The first time any of my grandchildren heard me read Violet’s Vision out loud, I was very nervous. What if they think it’s silly or stupid? Brandon and Brittany, my daughter’s children, were visiting for a day and they had asked me to read the story to them. As they settled themselves in for listening, my heart was racing. I took big deep breathe. I felt like I was about to face my worst fear. And, so I read.
Brandon (10 years old at the time) exclaimed “Gramma, I saw pictures in my mind the whole time. You used such juicy words!” And then Brittany (8 years old at the time) sat up straight in her chair, folded her hands neatly in her lap with utmost propriety, and said “Now, Gramma, we are going to appreciate you!” Whew. I passed the test of the critics I feared the most – those closest to me.

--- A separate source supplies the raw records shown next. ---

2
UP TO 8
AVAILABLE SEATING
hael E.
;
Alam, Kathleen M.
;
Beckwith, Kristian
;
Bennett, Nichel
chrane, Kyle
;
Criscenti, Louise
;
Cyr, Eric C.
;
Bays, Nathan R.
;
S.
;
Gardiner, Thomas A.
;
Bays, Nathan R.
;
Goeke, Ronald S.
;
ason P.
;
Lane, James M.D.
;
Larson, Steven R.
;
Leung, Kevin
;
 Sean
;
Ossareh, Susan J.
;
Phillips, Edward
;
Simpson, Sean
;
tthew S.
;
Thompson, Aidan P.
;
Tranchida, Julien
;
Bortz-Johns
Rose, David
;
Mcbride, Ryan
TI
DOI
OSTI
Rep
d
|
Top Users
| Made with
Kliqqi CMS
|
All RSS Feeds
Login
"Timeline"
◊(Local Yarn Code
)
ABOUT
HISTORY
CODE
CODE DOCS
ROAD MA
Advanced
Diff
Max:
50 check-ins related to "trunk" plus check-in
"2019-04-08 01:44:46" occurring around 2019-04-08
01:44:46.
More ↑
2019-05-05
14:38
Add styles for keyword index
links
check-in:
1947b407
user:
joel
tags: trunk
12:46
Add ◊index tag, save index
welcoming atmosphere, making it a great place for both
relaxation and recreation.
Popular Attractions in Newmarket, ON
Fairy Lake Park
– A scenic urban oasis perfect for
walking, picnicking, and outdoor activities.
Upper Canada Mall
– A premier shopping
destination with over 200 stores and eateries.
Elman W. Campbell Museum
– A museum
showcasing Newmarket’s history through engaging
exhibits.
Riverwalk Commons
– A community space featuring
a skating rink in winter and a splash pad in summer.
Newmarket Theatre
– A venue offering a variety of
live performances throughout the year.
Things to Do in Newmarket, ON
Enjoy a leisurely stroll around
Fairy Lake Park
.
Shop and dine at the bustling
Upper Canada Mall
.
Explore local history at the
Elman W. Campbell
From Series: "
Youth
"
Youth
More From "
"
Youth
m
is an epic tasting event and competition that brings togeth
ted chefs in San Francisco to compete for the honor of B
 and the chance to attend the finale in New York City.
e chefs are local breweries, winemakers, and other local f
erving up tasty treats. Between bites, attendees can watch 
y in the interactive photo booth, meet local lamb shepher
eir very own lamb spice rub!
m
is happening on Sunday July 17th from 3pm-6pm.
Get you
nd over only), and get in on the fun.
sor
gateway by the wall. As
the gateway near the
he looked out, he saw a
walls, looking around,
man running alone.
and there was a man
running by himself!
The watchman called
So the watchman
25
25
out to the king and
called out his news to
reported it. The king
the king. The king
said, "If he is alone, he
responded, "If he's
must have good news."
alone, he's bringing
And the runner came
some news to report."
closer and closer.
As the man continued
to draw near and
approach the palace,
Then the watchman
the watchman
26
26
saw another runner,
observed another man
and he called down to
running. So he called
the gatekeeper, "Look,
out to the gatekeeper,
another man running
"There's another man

Then Brandon said, “Gramma, I am excited about having the book in our school library and having our teacher read it to my class. I sure want to be the illustrator!” I had an epiphany experience in that moment. I saw it immediately and I felt awed by the idea of connecting with my grandchildren in this way. I had approached a couple of professional illustrators over the years, but those relationships hadn’t panned out. So, it struck me, No wonder it took me ten years to bring Violet to press. My grandchildren had to grow up, so they could be the illustrators!
In that split-second epiphany moment I saw flash backs of times I honored my intuition in the writing process. There were times I felt literally guided to move Violet onto a back burner, sometimes even off the stove completely and onto a shelf. I felt blessed with the gift of seeing the wisdom of my guidance, how it plays out in the divine scheme of things when I get myself out of the way and trust the process.
While Brandon and Brittany were drawing pictures that afternoon, we agreed to invite their cousins to join in the project. A few months later I spent a holiday with my son and his family. Whitney, Heather, Scott, and Michael were quite delighted with Violet and the idea of drawing pictures for the book. However, there were two obstacles, in my enthusiasm, I didn’t expect. First that they would be held back by their consideration about not being good enough at drawing, and secondly that over time they would be so busy with school and their extracurricular activities that they would have a hard time finding the time to draw illustrations.
It occurred to me that this, yet again, is part of the process. What I learned was that I needed to let go of my attachment to the result – back to my initial insight about trusting the process. I was not willing to have any sense of pressure or obligation associated with this book. Over time, the pieces continued to come together, in their own time and pace.
And so it is that the sons and daughters of my son and daughter are the illustrators of Violet’s Vision.